Ce transfert se fait dans le cadre de la procédure « Nacht und Nebel » (NN- Nuit et Brouillard) qui concerne les prisonniers qu’il convient – selon l’Allemagne – d’effacer de la surface de la Terre. Sans aucun jugement, la prisonnière sera transférée au camp de concentration de Ravensbrück, à 80 km au nord de Berlin. Elle nouera des relations amicales avec d’autres prisonnières, résistantes comme elle : Geneviève Anthonioz de Gaulle, Germaine Tillon, Marie-Claude Vaillant-Couturier, Martha Desrumeaux. Cette amitié ne se démentira jamais tout le reste de leurs existences. L’étau des armées américaines et soviétiques se resserrant sur l’Allemagne, les prisonniers du camp de Ravensbrück sont transférés vers des endroits plus sûrs. En mars 1945 jeanne Parmentier est acheminée vers le camp d’extermination de Mauthausen, distant de 700 kilomètres, près de la ville de Linz.
Mais dans ce premier trimestre de l’année 1945, le rouleau compresseur des armées alliées est devenu fatal pour ce qui reste de l’Armée du IIIeme Reich. Bientôt Jeanne Parmentier est libérée. Le 30 avril 1944, la survivante des camps arrive gare de l’Est à Paris. C’est une sorte de revenante, émaciée, marquée par les conditions inhumaines des camps qui descend du train. Sa file, Lily, qui est venue l’accueillir a du mal à la reconnaître. Sur les 91 personnes qui avaient quitté la prison de Loos en janvier 1944, seules 26 reviendront vivantes.
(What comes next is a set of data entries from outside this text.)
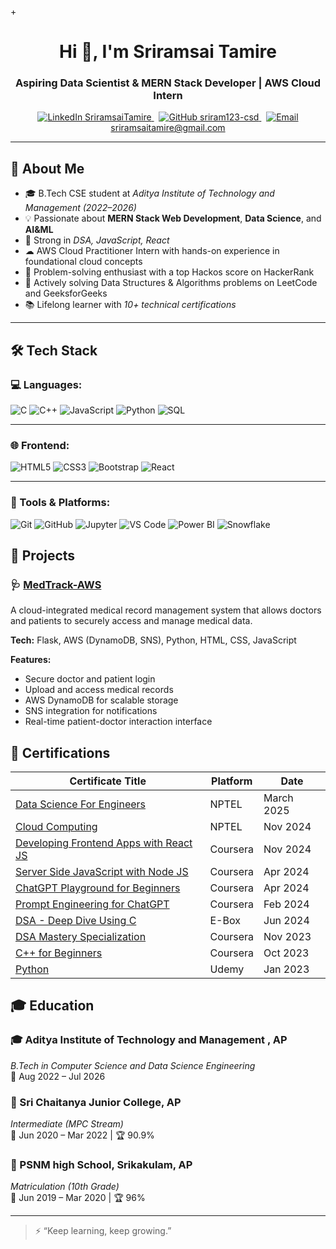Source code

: +<h1 align="center">Hi 👋, I'm Sriramsai Tamire</h1>
<h3 align="center">Aspiring Data Scientist & MERN Stack Developer | AWS Cloud Intern</h3>

<p align="center">
  <a href="https://www.linkedin.com/in/sriramsai-tamire-a9749b277?utm_source=share&utm_campaign=share_via&utm_content=profile&utm_medium=android_app" target="_blank">
    <img alt="LinkedIn" src="https://img.shields.io/badge/LinkedIn-0077B5?style=flat&logo=linkedin&logoColor=white"/>
    <span>SriramsaiTamire</span>
  </a> &nbsp;
  <a href="https://github.com/sriram123-csd" target="_blank">
    <img alt="GitHub" src="https://img.shields.io/badge/GitHub-181717?style=flat&logo=github&logoColor=white"/>
    <span>sriram123-csd</span>
  </a> &nbsp;
  <a href="mailto:sriramsaitamire@gmail.com" target="_blank">
    <img alt="Email" src="https://img.shields.io/badge/Email-D14836?style=flat&logo=gmail&logoColor=white"/>
    <span>sriramsaitamire@gmail.com</span>
  </a>
</p>

---

## 👜 About Me

- 🎓 B.Tech CSE student at *Aditya Institute of Technology and Management (2022–2026)*
- 💡 Passionate about **MERN Stack Web Development**, **Data Science**, and **AI&ML**
- 💪 Strong in *DSA, JavaScript, React*
- ☁ AWS Cloud Practitioner Intern with hands-on experience in foundational cloud concepts
- 🎯 Problem-solving enthusiast with a top Hackos score on HackerRank
- 🧠 Actively solving Data Structures & Algorithms problems on LeetCode and GeeksforGeeks
- 📚 Lifelong learner with *10+ technical certifications*

---

## 🛠️ Tech Stack

### 💻 Languages:
![C](https://img.shields.io/badge/C-00599C?style=for-the-badge&logo=c&logoColor=white)
![C++](https://img.shields.io/badge/C++-00599C?style=for-the-badge&logo=c%2B%2B&logoColor=white)
![JavaScript](https://img.shields.io/badge/JavaScript-F7DF1E?style=for-the-badge&logo=javascript&logoColor=black)
![Python](https://img.shields.io/badge/Python-3776AB?style=for-the-badge&logo=python&logoColor=white)
![SQL](https://img.shields.io/badge/SQL-4479A1?style=for-the-badge&logo=postgresql&logoColor=white)

---

### 🌐 Frontend:
![HTML5](https://img.shields.io/badge/HTML5-E34F26?style=for-the-badge&logo=html5&logoColor=white)
![CSS3](https://img.shields.io/badge/CSS3-1572B6?style=for-the-badge&logo=css3&logoColor=white)
![Bootstrap](https://img.shields.io/badge/Bootstrap-563D7C?style=for-the-badge&logo=bootstrap&logoColor=white)
![React](https://img.shields.io/badge/React-20232A?style=for-the-badge&logo=react&logoColor=61DAFB)

---

### 🧰 Tools & Platforms:
![Git](https://img.shields.io/badge/Git-F05032?style=for-the-badge&logo=git&logoColor=white)
![GitHub](https://img.shields.io/badge/GitHub-181717?style=for-the-badge&logo=github&logoColor=white)
![Jupyter](https://img.shields.io/badge/Jupyter-F37626?style=for-the-badge&logo=jupyter&logoColor=white)
![VS Code](https://img.shields.io/badge/VS_Code-007ACC?style=for-the-badge&logo=visual-studio-code&logoColor=white)
![Power BI](https://img.shields.io/badge/Power%20BI-F2C811?style=for-the-badge&logo=powerbi&logoColor=black)
![Snowflake](https://img.shields.io/badge/Snowflake-56B9EB?style=for-the-badge&logo=snowflake&logoColor=white)

## 🚀 Projects

### 🩺 [MedTrack-AWS](https://github.com/sriram123-csd/MedTrack-AWS.git)
A cloud-integrated medical record management system that allows doctors and patients to securely access and manage medical data.

**Tech:** Flask, AWS (DynamoDB, SNS), Python, HTML, CSS, JavaScript

**Features:**
- Secure doctor and patient login
- Upload and access medical records
- AWS DynamoDB for scalable storage
- SNS integration for notifications
- Real-time patient-doctor interaction interface


## 🪪 Certifications

| Certificate Title                                    | Platform | Date     |
|------------------------------------------------------|----------|----------|
| [Data Science For Engineers](https://1drv.ms/b/c/508ae05691a87cbd/EZd3cXAGBsNHt_0srZrJjY0BTuwUAxBJHEmcnjgvqN8s7g?e=OPbXNk)                       | NPTEL     | March 2025 |
| [Cloud Computing](#)                                 | NPTEL    | Nov 2024 |
| [Developing Frontend Apps with React JS](#)          | Coursera | Nov 2024 |
| [Server Side JavaScript with Node JS](#)             | Coursera | Apr 2024 |
| [ChatGPT Playground for Beginners](#)                | Coursera | Apr 2024 |
| [Prompt Engineering for ChatGPT](#)                  | Coursera | Feb 2024 |
| [DSA - Deep Dive Using C](#)                         | E-Box    | Jun 2024 |
| [DSA Mastery Specialization](#)                      | Coursera | Nov 2023 |
| [C++ for Beginners](#)                               | Coursera | Oct 2023 |
| [Python](#)                                          | Udemy    | Jan 2023 |


## 🎓 Education

### 🎓 Aditya Institute of Technology and Management , AP
*B.Tech in Computer Science and Data Science Engineering*  
📅 Aug 2022 – Jul 2026

### 🏫 Sri Chaitanya Junior College, AP  
*Intermediate (MPC Stream)*  
📅 Jun 2020 – Mar 2022 | 🏆 90.9%

### 🏫 PSNM high School, Srikakulam, AP  
*Matriculation (10th Grade)*  
📅 Jun 2019 – Mar 2020 | 🏆 96%

---

> ⚡ “Keep learning, keep growing.”
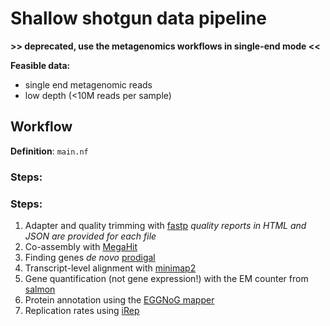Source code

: # Shallow shotgun data pipeline

**>> deprecated, use the metagenomics workflows in single-end mode <<**

**Feasible data:**

- single end metagenomic reads
- low depth (<10M reads per sample)

## Workflow

**Definition**: `main.nf`

### Steps:

### Steps:

1. Adapter and quality trimming with [fastp](https://github.com/OpenGene/fastp)
   *quality reports in HTML and JSON are provided for each file*
2. Co-assembly with [MegaHit](https://github.com/voutcn/megahit)
3. Finding genes *de novo* [prodigal](https://github.com/hyattpd/Prodigal)
4. Transcript-level alignment with [minimap2](https://github.com/lh3/minimap2)
5. Gene quantification (not gene expression!) with the EM counter from [salmon](https://salmon.readthedocs.io/en/latest/salmon.html)
6. Protein annotation using the [EGGNoG mapper](https://github.com/eggnogdb/eggnog-mapper)
7. Replication rates using [iRep](https://www.nature.com/articles/nbt.3704)

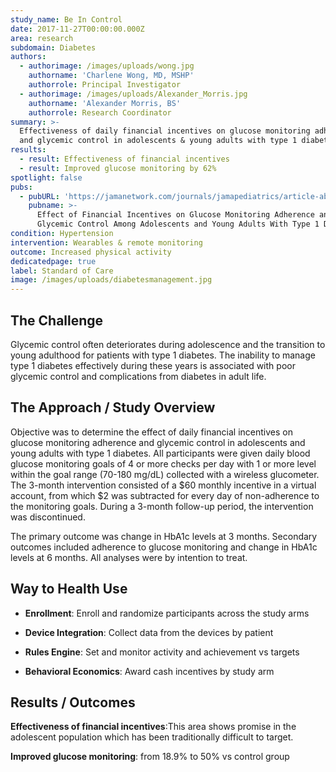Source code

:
 ```yaml
---
study_name: Be In Control
date: 2017-11-27T00:00:00.000Z
area: research
subdomain: Diabetes
authors:
  - authorimage: /images/uploads/wong.jpg
    authorname: 'Charlene Wong, MD, MSHP'
    authorrole: Principal Investigator
  - authorimage: /images/uploads/Alexander_Morris.jpg
    authorname: 'Alexander Morris, BS'
    authorrole: Research Coordinator
summary: >-
  Effectiveness of daily financial incentives on glucose monitoring adherence
  and glycemic control in adolescents & young adults with type 1 diabetes.
results:
  - result: Effectiveness of financial incentives
  - result: Improved glucose monitoring by 62%
spotlight: false
pubs:
  - pubURL: 'https://jamanetwork.com/journals/jamapediatrics/article-abstract/2657311'
    pubname: >-
      Effect of Financial Incentives on Glucose Monitoring Adherence and
      Glycemic Control Among Adolescents and Young Adults With Type 1 Diabetes
condition: Hypertension
intervention: Wearables & remote monitoring
outcome: Increased physical activity
dedicatedpage: true
label: Standard of Care 
image: /images/uploads/diabetesmanagement.jpg
---
```


## The Challenge
Glycemic control often deteriorates during adolescence and the transition to young adulthood for patients with type 1 diabetes. The inability to manage type 1 diabetes effectively during these years is associated with poor glycemic control and complications from diabetes in adult life.


## The Approach / Study Overview
Objective was to determine the effect of daily financial incentives on glucose monitoring adherence and glycemic control in adolescents and young adults with type 1 diabetes. All participants were given daily blood glucose monitoring goals of 4 or more checks per day with 1 or more level within the goal range (70-180 mg/dL) collected with a wireless glucometer. The 3-month intervention consisted of a $60 monthly incentive in a virtual account, from which $2 was subtracted for every day of non-adherence to the monitoring goals. During a 3-month follow-up period, the intervention was discontinued.

The primary outcome was change in HbA1c levels at 3 months. Secondary outcomes included adherence to glucose monitoring and change in HbA1c levels at 6 months. All analyses were by intention to treat.

## Way to Health Use

- **Enrollment**: Enroll and randomize participants across the study arms

- **Device Integration**: Collect data from the devices by patient

- **Rules Engine**: Set and monitor activity and achievement vs targets

- **Behavioral Economics**: Award cash incentives by study arm

## Results / Outcomes

**Effectiveness of financial incentives**:This area shows promise in the adolescent population which has been traditionally difficult to target.

**Improved glucose monitoring**: from 18.9% to 50% vs control group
Jeanne Parmentier ne réintégrera jamais le café de la Mairie. Elle deviendra la directrice du service social de la Voix du Nord, devenu un grand journal régional. Usée par la déportation, elle meurt prématurément le 18 août 1955 à Ollier (Puy de dôme) où elle encadre la colonie de vacances des enfants des personnels du journal. Elle avait 58 ans.